Washington Post: "Islamic State militants in eastern Syria have captured at least 70 Assyrian Christians -- including many women and children -- in one of the largest recent abductions against religious minorities by the extremists, watchdog groups said Tuesday."
New York Times: "As European diplomats labored to patch up a flagging peace agreement in Ukraine on Tuesday, Russia warned the Ukrainians that they could run out of natural gas within two days because of a dispute over payments."

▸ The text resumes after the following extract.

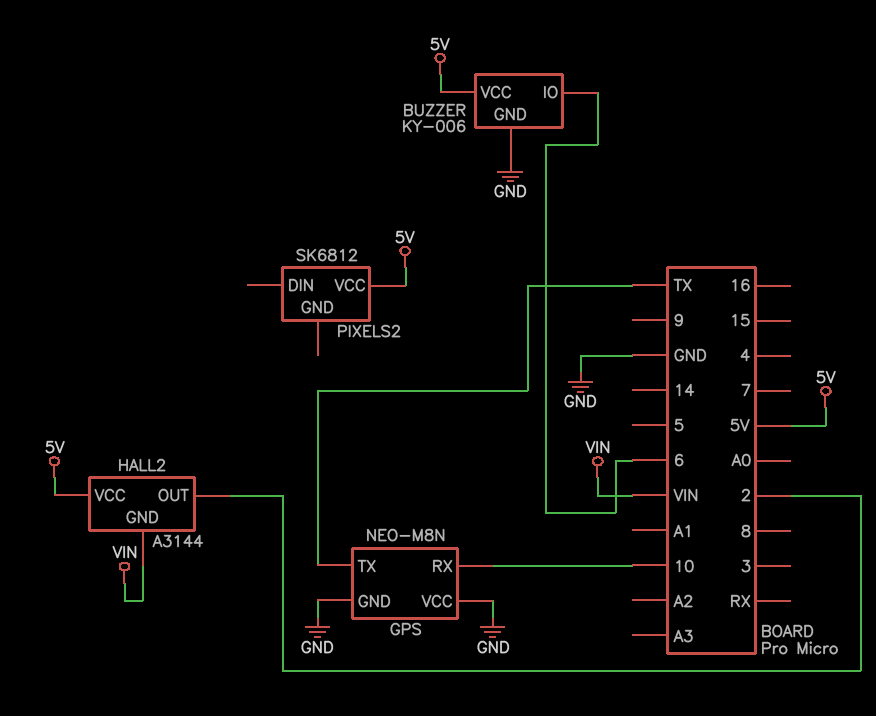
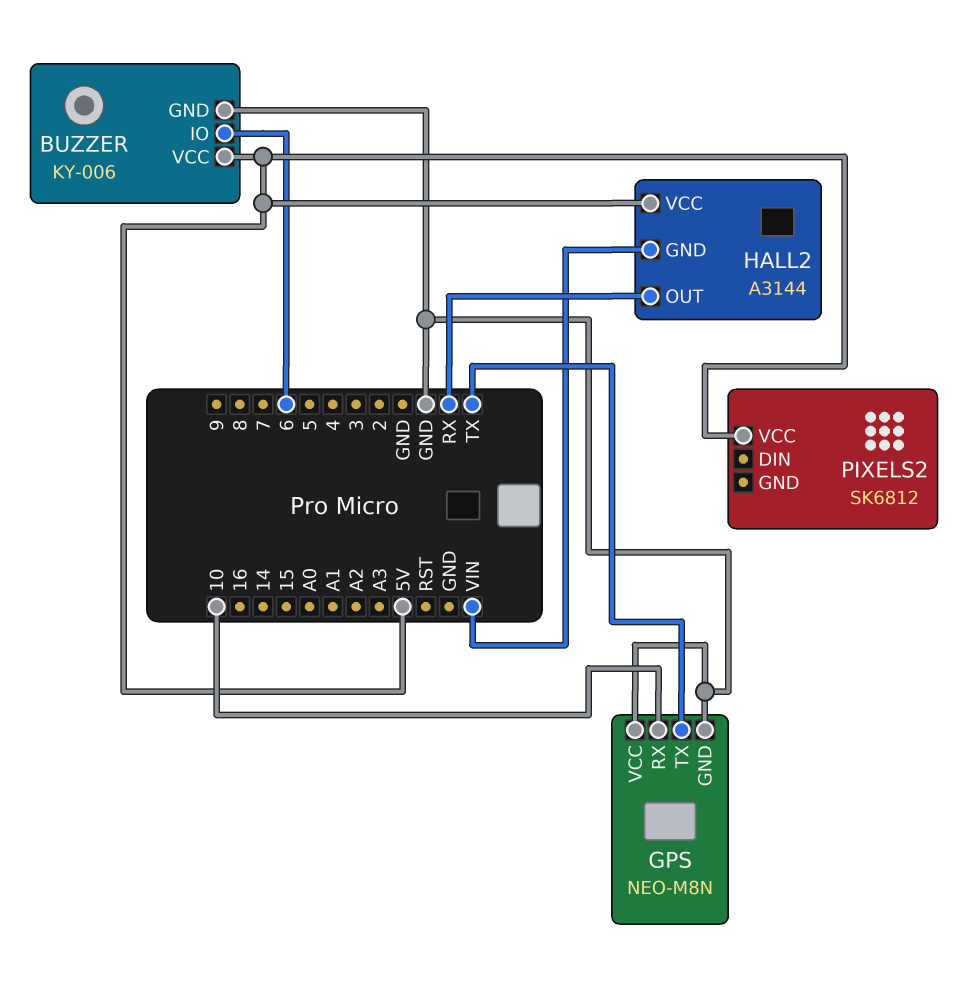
HALL2 pin OUT: 2 -> RX

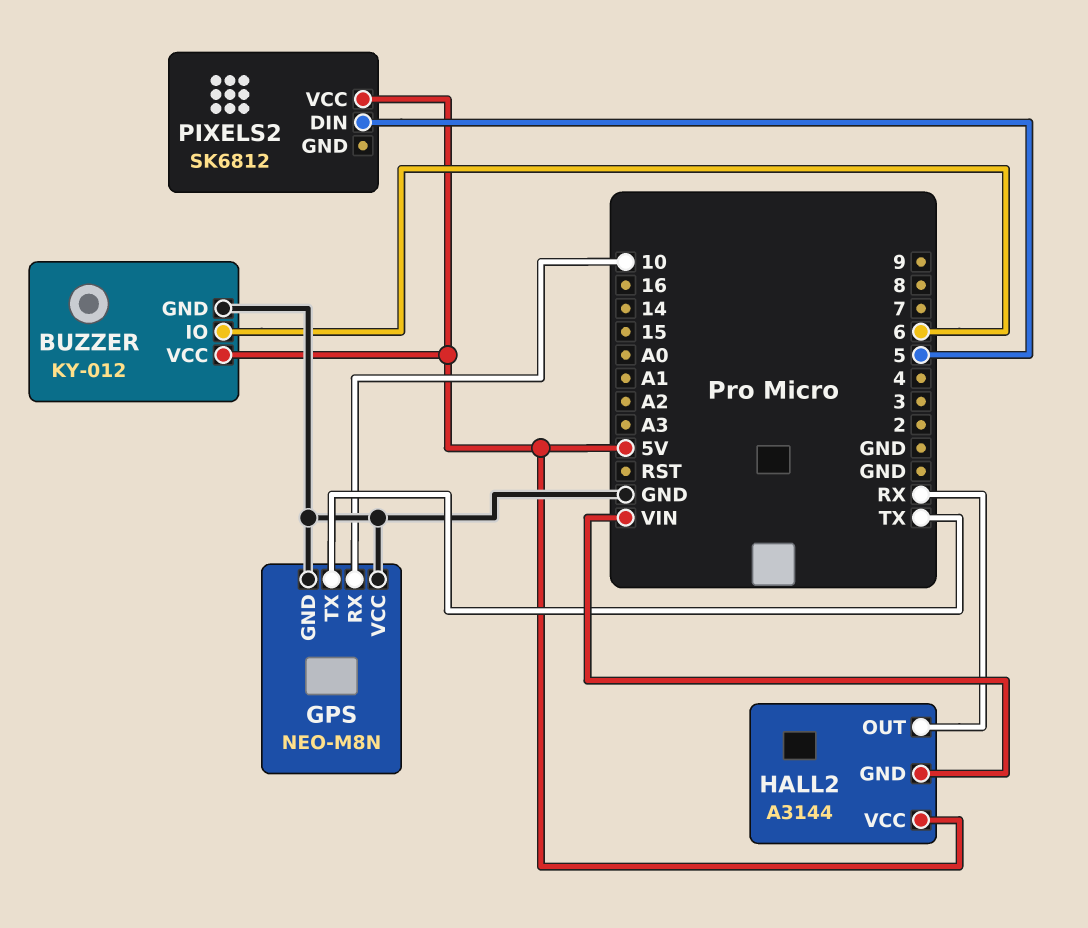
BUZZER: KY-006 -> KY-012
PIXELS2 pin DIN: none -> 5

Washington Post: Mein Kampf by Adolf Hitler, "the book that once served as a kind of Nazi bible and that was banned from domestic reprints since the end of World War II will soon be returning to German bookstores from the Alps to the Baltic Sea. The prohibition on reissue for years was upheld by the state of Bavaria, which owns the German copyright and legally blocked attempts to duplicate it. But those rights expire in December, and the first new print run here since Hitler's death is due out early next year."
"ABC News has learned [that Trayvon] Martin's family will soon be notified that the Justice Department will not be filing charges against George Zimmerman, who shot the 17-year-old after a confrontation in 2012. Thursday marks three years to the day since Martin was killed." ...
... The New York Times story is here.
Politico: "The chairman of a key global climate change panel has resigned following an investigation into a researcher's claims of sexual harassment against him. India's Rajendra Pachauri, the chair of the United Nations' Intergovernmental Panel on Climate Change, stepped down this morning in a letter to Secretary-General Ban Ki-moon, adding that he had intended to leave after the release of a major report last August. Pachauri had chaired the committee since 2002, and shared in its 2007 Nobel Peace Prize."